— Work task —
What you return should be the full listing, word for word, without a single image.

— Available data —
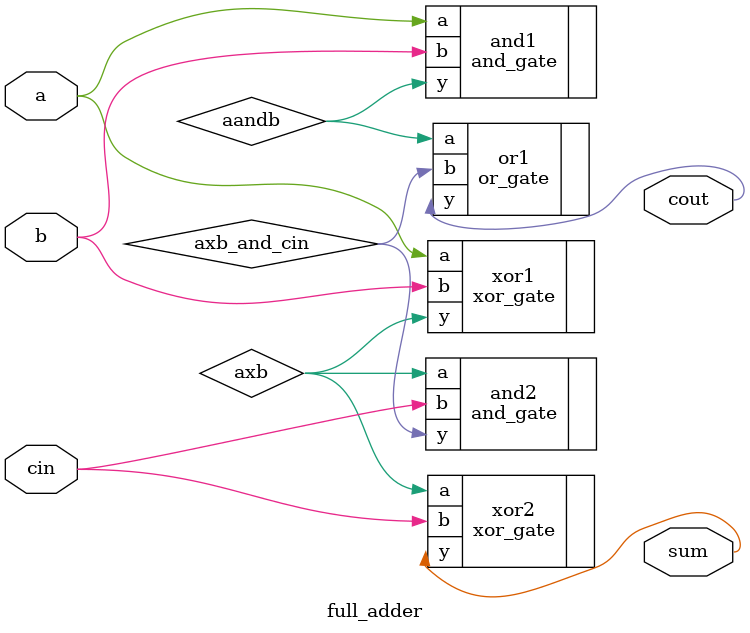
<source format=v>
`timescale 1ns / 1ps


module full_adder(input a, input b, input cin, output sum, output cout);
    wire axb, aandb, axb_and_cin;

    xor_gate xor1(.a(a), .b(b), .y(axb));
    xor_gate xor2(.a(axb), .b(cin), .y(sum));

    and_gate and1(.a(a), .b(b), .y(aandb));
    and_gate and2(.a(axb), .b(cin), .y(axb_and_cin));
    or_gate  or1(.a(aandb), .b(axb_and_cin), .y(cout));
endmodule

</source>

— Solution for this exercise —
<source format=v>
`timescale 1ns / 1ps


module full_adder(input a, input b, input cin, output sum, output cout);
    wire axb, aandb, axb_and_cin;

    xor_gate xor1(.a(a), .b(b), .y(axb));
    xor_gate xor2(.a(axb), .b(cin), .y(sum));

    and_gate and1(.a(a), .b(b), .y(aandb));
    and_gate and2(.a(axb), .b(cin), .y(axb_and_cin));
    or_gate  or1(.a(aandb), .b(axb_and_cin), .y(cout));
endmodule

</source>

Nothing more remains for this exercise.